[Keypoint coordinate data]
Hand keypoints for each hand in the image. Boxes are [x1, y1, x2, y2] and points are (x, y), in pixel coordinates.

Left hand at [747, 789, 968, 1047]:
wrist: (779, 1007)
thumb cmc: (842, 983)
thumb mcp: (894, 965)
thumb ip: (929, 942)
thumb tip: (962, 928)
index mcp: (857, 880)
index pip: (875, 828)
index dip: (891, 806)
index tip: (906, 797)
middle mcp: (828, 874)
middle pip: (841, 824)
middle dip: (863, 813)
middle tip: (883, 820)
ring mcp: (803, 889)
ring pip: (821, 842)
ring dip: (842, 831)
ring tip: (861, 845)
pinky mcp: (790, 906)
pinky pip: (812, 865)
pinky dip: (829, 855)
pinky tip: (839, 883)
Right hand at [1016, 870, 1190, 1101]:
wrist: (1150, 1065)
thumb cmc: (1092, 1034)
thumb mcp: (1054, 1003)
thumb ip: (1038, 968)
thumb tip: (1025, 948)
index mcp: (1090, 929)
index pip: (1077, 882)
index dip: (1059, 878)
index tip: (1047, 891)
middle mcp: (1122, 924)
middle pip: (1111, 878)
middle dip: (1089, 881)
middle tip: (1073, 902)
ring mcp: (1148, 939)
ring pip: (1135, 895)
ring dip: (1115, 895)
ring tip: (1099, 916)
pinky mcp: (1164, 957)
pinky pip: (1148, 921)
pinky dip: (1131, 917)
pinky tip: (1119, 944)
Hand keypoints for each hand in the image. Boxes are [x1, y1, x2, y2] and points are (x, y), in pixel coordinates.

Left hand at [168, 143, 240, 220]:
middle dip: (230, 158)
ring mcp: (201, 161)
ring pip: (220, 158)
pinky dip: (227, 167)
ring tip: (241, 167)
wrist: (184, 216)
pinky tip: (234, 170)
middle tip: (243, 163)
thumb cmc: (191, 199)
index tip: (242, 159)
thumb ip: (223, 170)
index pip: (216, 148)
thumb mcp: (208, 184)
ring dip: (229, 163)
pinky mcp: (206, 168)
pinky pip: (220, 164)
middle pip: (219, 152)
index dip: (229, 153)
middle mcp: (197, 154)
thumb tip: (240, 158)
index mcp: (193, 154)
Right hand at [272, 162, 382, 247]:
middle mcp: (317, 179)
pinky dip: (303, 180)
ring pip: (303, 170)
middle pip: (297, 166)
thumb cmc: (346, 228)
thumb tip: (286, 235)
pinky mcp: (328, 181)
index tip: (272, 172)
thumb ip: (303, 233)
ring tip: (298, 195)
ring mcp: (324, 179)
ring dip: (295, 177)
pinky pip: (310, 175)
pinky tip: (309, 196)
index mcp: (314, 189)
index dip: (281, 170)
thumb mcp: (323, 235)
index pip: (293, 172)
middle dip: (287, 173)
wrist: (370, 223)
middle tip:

• [Instructions to follow]: Your response should hold the lines from the first line of the entries above through the line with "index mcp: (857, 880)", each retyped exactly, and nothing else.

• [Answer box]:
Hand keypoints for each hand in the image. Boxes are [x1, y1, x2, y2] and points are (x, y), in pixel coordinates.

Left hand at [747, 789, 968, 1047]:
wrist: (779, 1007)
thumb cmc: (842, 983)
thumb mcp: (894, 965)
thumb ip: (929, 942)
thumb tip: (962, 928)
index mcp: (857, 880)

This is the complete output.